To-do item —
Across the listing, tally the lines in which the word "decoding" occurs, then report the tally alone.

Source records —
-=-=-=-=-

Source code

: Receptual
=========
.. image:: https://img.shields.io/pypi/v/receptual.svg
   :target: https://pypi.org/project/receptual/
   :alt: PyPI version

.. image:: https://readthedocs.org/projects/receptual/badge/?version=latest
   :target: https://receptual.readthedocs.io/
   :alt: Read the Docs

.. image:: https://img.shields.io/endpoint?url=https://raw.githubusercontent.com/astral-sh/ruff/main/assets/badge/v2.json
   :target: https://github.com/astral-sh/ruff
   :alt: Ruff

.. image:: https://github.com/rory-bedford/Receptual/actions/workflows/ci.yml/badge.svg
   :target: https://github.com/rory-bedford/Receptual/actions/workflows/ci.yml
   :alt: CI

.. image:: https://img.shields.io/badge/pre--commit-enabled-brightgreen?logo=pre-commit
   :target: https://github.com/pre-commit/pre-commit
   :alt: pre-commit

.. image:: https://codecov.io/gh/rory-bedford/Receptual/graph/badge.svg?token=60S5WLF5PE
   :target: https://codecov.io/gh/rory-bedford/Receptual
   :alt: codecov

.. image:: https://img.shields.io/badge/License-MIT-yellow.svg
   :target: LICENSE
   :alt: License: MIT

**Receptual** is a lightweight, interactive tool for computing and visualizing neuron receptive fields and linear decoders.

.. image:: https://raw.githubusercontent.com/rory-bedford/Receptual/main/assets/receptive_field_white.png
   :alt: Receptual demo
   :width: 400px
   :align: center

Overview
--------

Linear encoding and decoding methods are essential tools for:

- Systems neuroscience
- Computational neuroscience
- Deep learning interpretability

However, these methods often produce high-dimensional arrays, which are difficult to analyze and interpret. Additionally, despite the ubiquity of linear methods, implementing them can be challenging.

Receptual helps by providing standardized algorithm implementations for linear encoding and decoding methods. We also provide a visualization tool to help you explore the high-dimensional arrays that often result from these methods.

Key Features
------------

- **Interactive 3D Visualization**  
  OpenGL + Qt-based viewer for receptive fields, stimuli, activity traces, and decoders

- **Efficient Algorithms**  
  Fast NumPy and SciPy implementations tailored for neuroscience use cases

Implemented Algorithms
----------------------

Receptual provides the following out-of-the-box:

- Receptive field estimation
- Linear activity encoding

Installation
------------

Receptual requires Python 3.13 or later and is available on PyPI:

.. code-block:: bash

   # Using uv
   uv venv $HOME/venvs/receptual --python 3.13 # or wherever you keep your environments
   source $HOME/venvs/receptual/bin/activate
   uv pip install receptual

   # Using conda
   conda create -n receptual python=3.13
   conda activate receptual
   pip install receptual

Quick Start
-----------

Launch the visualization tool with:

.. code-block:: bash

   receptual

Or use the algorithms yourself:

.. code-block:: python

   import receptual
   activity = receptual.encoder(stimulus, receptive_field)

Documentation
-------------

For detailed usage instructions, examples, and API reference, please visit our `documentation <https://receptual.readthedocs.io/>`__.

-=-=-=-=-

Answer to this exercise —
2